On the Saturation Effects of Spectral Algorithms in Large Dimensions
Weihao Lu, Haobo Zhang, Yicheng Li, Qian Lin
TL;DR
This work analyzes saturation phenomena for spectral algorithms in the large-dimension regime where $n$ scales as $d^{\gamma}$. It proves that kernel gradient flow with early stopping attains the minimax rate up to polylog factors, while kernel ridge regression can be strictly suboptimal when the regression function is sufficiently smooth ($s>1$). By formulating exact convergence rates for a broad class of analytic spectral algorithms with qualification $\tau$, the paper uncovers saturation (for $s>\tau$), periodic plateau behavior (for $0<s\le 2\tau$), and a polynomial-approximation barrier as $s\to 0$, all in the context of inner-product kernels on the sphere. These results unify fixed-d saturation phenomena with large-d phenomena (multiple descent, plateaus, and barriers) and have implications for understanding high-dimensional kernel methods and the lazy regime of neural networks through NTK-like kernels. The findings establish kernel gradient flow as minimax-optimal in large dimensions and delineate precise regimes where KRR cannot achieve the minimax lower bound.
Abstract
The saturation effects, which originally refer to the fact that kernel ridge regression (KRR) fails to achieve the information-theoretical lower bound when the regression function is over-smooth, have been observed for almost 20 years and were rigorously proved recently for kernel ridge regression and some other spectral algorithms over a fixed dimensional domain. The main focus of this paper is to explore the saturation effects for a large class of spectral algorithms (including the KRR, gradient descent, etc.) in large dimensional settings where $n \asymp d^γ$. More precisely, we first propose an improved minimax lower bound for the kernel regression problem in large dimensional settings and show that the gradient flow with early stopping strategy will result in an estimator achieving this lower bound (up to a logarithmic factor).

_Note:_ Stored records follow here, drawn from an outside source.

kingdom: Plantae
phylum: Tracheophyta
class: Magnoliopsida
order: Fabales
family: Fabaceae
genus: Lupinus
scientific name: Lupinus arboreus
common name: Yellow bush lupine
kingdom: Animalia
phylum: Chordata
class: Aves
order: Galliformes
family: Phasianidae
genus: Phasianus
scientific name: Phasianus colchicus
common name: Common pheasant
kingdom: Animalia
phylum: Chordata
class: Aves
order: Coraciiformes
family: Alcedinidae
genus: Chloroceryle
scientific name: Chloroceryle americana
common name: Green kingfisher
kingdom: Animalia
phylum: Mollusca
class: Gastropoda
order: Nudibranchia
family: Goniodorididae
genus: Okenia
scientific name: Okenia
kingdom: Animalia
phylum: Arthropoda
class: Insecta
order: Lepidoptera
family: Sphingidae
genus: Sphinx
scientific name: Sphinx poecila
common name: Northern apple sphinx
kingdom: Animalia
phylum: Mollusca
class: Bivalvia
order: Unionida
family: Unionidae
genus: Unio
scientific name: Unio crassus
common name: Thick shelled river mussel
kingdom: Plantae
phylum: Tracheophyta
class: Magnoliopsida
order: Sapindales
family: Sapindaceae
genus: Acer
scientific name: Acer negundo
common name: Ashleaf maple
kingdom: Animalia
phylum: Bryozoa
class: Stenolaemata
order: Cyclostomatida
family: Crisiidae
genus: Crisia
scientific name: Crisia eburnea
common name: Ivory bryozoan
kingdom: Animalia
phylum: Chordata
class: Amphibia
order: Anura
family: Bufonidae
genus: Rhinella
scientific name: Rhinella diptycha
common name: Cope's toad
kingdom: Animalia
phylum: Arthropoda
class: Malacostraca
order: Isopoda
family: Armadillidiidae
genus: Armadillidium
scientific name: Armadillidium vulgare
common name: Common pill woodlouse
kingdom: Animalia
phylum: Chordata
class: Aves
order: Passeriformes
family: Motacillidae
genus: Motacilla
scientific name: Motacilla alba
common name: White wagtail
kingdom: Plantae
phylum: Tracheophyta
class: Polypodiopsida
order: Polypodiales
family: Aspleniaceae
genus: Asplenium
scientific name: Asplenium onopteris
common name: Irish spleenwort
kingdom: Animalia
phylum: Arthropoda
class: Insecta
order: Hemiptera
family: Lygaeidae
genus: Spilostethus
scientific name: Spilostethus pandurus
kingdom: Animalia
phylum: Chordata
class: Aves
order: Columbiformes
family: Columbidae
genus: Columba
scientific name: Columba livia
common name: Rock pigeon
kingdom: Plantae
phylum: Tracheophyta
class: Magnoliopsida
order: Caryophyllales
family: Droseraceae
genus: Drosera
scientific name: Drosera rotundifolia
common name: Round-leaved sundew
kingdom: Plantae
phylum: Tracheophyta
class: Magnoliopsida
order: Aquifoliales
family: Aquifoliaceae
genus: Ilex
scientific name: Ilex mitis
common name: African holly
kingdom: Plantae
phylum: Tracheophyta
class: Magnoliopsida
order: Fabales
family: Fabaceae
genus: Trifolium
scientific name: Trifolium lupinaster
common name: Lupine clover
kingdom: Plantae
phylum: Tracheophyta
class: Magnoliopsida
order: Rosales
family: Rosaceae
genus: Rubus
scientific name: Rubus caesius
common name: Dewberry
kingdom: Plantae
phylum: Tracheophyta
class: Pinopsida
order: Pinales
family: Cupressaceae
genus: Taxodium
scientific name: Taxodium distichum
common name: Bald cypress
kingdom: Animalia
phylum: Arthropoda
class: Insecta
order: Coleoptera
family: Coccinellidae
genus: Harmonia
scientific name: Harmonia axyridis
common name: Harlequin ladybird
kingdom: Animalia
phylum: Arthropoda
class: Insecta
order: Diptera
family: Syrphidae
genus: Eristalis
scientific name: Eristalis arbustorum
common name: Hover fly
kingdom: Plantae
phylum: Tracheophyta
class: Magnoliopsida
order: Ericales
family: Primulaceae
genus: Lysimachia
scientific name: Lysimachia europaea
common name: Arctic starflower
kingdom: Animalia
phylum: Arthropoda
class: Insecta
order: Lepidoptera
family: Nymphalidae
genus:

Similar to the results in KRR, we can further determine the exact convergence rates (both upper and lower bounds) of a large class of (optimal tuned) spectral algorithms with different qualification $τ$'s. In particular, we find that these exact rate curves (varying along $γ$) exhibit the periodic plateau behavior and the polynomial approximation barrier. Consequently, we can fully depict the saturation effects of the spectral algorithms and reveal a new phenomenon in large dimensional settings (i.e., the saturation effect occurs in large dimensional setting as long as the source condition $s>τ$ while it occurs in fixed dimensional setting as long as $s>2τ$).